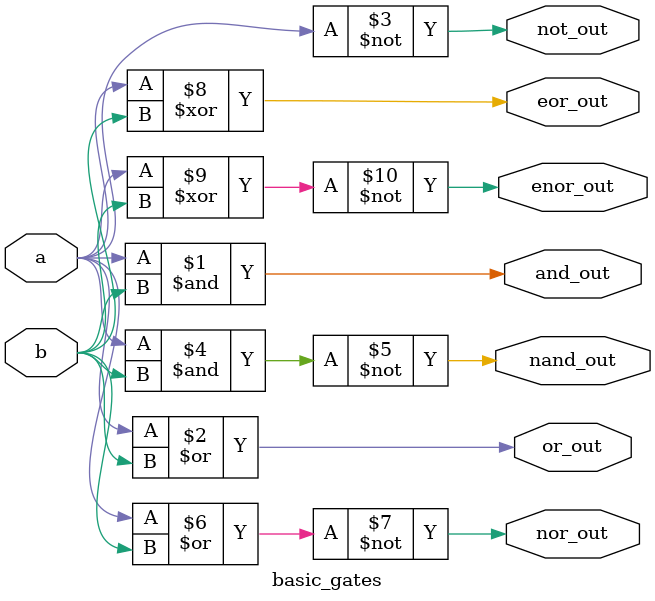
<source format=v>
`timescale 1ns / 1ps
module basic_gates(
    input a,
    input b,
	 output and_out, or_out, not_out, nand_out, nor_out, eor_out, enor_out
    );
	 
	 assign and_out= a&b;
	 assign or_out= a|b;
	 assign not_out= ~a;
	 assign nand_out= ~(a&b);
	 assign nor_out= ~(a|b);
	 assign eor_out= a^b;
	 assign enor_out= ~(a^b);

endmodule

</source>
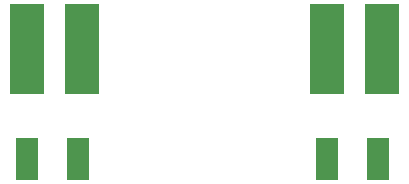
<source format=gtp>
G04 start of page 2 for group 0 layer_idx 12 *
G04 Title: (unknown), top_paste *
G04 Creator: pcb-rnd 2.3.0 *
G04 CreationDate: 2021-01-19 15:55:11 UTC *
G04 For:  *
G04 Format: Gerber/RS-274X *
G04 PCB-Dimensions: 200000 200000 *
G04 PCB-Coordinate-Origin: lower left *
%MOIN*%
%FSLAX25Y25*%
%LNTOP_PASTE_NONE_0*%
%ADD93C,0.0001*%
G54D93*G36*
X37200Y70960D02*X29800D01*
Y57160D01*
X37200D01*
Y70960D01*
G37*
G36*
X54200D02*X46800D01*
Y57160D01*
X54200D01*
Y70960D01*
G37*
G36*
X137200D02*X129800D01*
Y57160D01*
X137200D01*
Y70960D01*
G37*
G36*
X154200D02*X146800D01*
Y57160D01*
X154200D01*
Y70960D01*
G37*
G36*
X139216Y115577D02*X127784D01*
Y85836D01*
X139216D01*
Y115577D01*
G37*
G36*
X157524D02*X146090D01*
Y85836D01*
X157524D01*
Y115577D01*
G37*
G36*
X39216D02*X27783D01*
Y85836D01*
X39216D01*
Y115577D01*
G37*
G36*
X57524D02*X46090D01*
Y85836D01*
X57524D01*
Y115577D01*
G37*
M02*

</source>
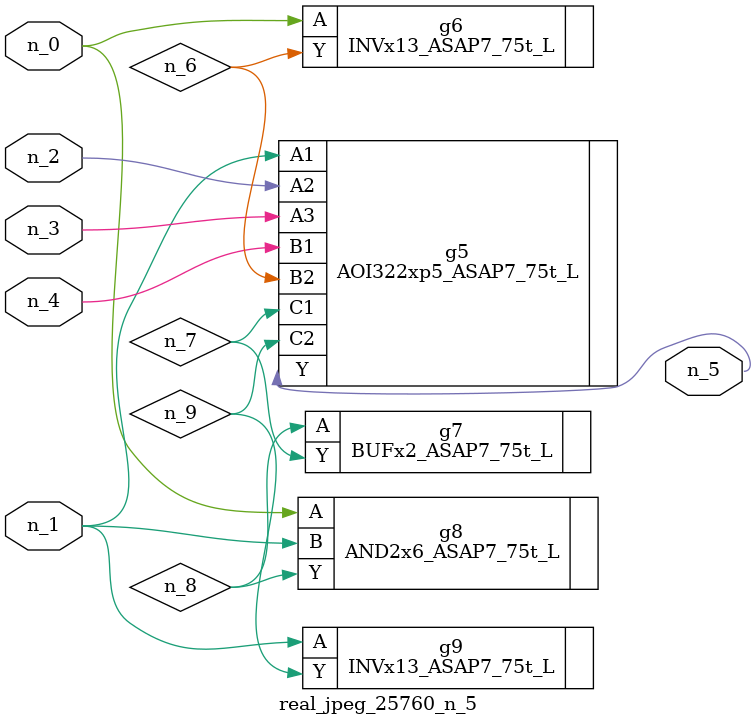
<source format=v>
module real_jpeg_25760_n_5 (n_4, n_0, n_1, n_2, n_3, n_5);

input n_4;
input n_0;
input n_1;
input n_2;
input n_3;

output n_5;

wire n_8;
wire n_6;
wire n_7;
wire n_9;

INVx13_ASAP7_75t_L g6 ( 
.A(n_0),
.Y(n_6)
);

AND2x6_ASAP7_75t_L g8 ( 
.A(n_0),
.B(n_1),
.Y(n_8)
);

AOI322xp5_ASAP7_75t_L g5 ( 
.A1(n_1),
.A2(n_2),
.A3(n_3),
.B1(n_4),
.B2(n_6),
.C1(n_7),
.C2(n_9),
.Y(n_5)
);

INVx13_ASAP7_75t_L g9 ( 
.A(n_1),
.Y(n_9)
);

BUFx2_ASAP7_75t_L g7 ( 
.A(n_8),
.Y(n_7)
);


endmodule
</source>
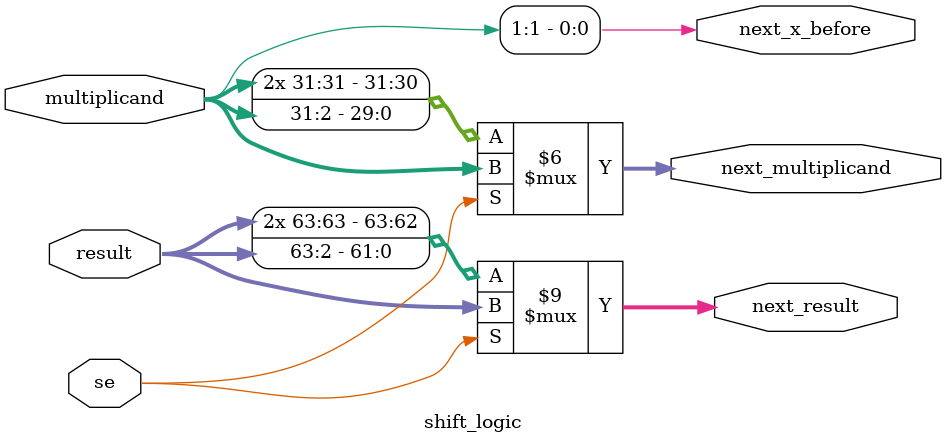
<source format=v>
module shift_logic(next_result, next_multiplicand, next_x_before, se, result, multiplicand);			//arithmetic shift 2-bit logic
	input se;
	input signed [31:0] multiplicand;
	input signed [63:0] result;
	output reg next_x_before;
	output reg signed [31:0] next_multiplicand;
	output reg signed [63:0] next_result;
	
	always@(result, multiplicand, se) begin
		next_x_before = multiplicand[1];			//remember x_before
		if(se == 1'b1)		begin next_result = result; next_multiplicand = multiplicand;	end		//if se == 0, don't shift
		else					begin next_result = result >>> 2; next_multiplicand = multiplicand >>> 2;	end		//if se == 1, arithmetic shift	
		end
	endmodule
	
</source>
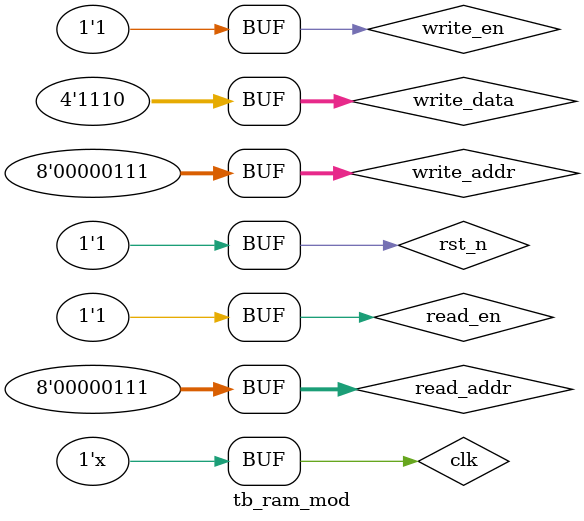
<source format=v>

`timescale 1ns/1ns

module tb_ram_mod;

	reg clk;
	reg rst_n;
	reg write_en;
	reg [7:0] write_addr;
	reg [3:0] write_data;
	reg read_en;
	reg [7:0] read_addr;
	wire [3:0] read_data;

	ram_mod dut (
		.clk(clk),
		.rst_n(rst_n),
		.write_en(write_en),
		.write_addr(write_addr),
		.write_data(write_data),
		.read_en(read_en),
		.read_addr(read_addr),
		.read_data(read_data)
	);

	always #5 clk = ~clk;

	initial begin
		clk = 0;
		rst_n = 0;
		write_en = 0;
		write_addr = 0;
		write_data = 0;
		read_en = 0;
		read_addr = 0;
end
initial begin
		#10 rst_n = 1;
		write_en = 1;
		write_data = 1; 
		#10 write_addr = 1; write_data = 2;
		#10 write_addr = 2; write_data = 4;
		#10 write_en = 0; write_addr = 3; write_data = 6;
		#10 write_en = 1; write_addr = 4; write_data = 8;
		#10 write_addr = 5; write_data = 10;
		#10 write_en = 0; write_addr = 6; write_data = 12;
		#10 write_en = 1; write_addr = 7; write_data = 14;
		#10 read_en = 1; 
		#10 read_addr = 1; 
		#10 read_addr = 2; 
		#10 read_addr = 3; 
		#10 read_addr = 4; 
		#10 read_addr = 5; 
		#10 read_addr = 6; 
		#10 read_addr = 7;    // Read from address 4

end

endmodule



</source>
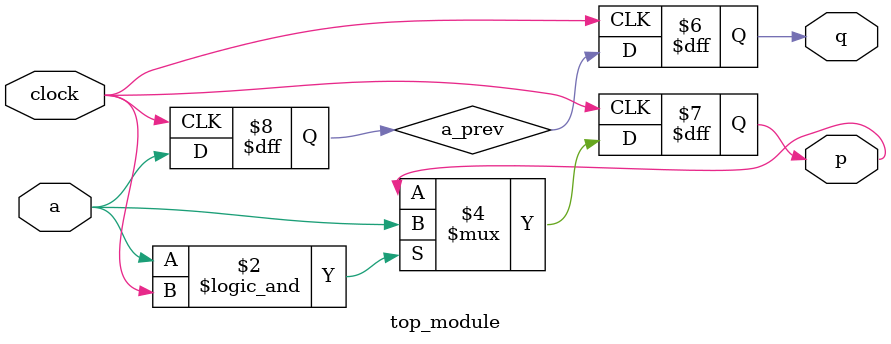
<source format=sv>
module top_module (
  input clock,
  input a, 
  output reg p,
  output reg q
);

reg a_prev;
always @(posedge clock) begin
  a_prev <= a;
  if (a && clock)
    p <= a;
end

always @(negedge clock) begin
  q <= a_prev;
end

endmodule

</source>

=-=-=

YOUR GOAL: The answer must be all the lines above that hold the word "begin".

RESPONSE TO THE EXERCISE:
	always@(result, multiplicand, se) begin
		if(se == 1'b1)		begin next_result = result; next_multiplicand = multiplicand;	end		//if se == 0, don't shift
		else					begin next_result = result >>> 2; next_multiplicand = multiplicand >>> 2;	end		//if se == 1, arithmetic shift	
	initial begin
initial begin
always @(posedge clock) begin
always @(negedge clock) begin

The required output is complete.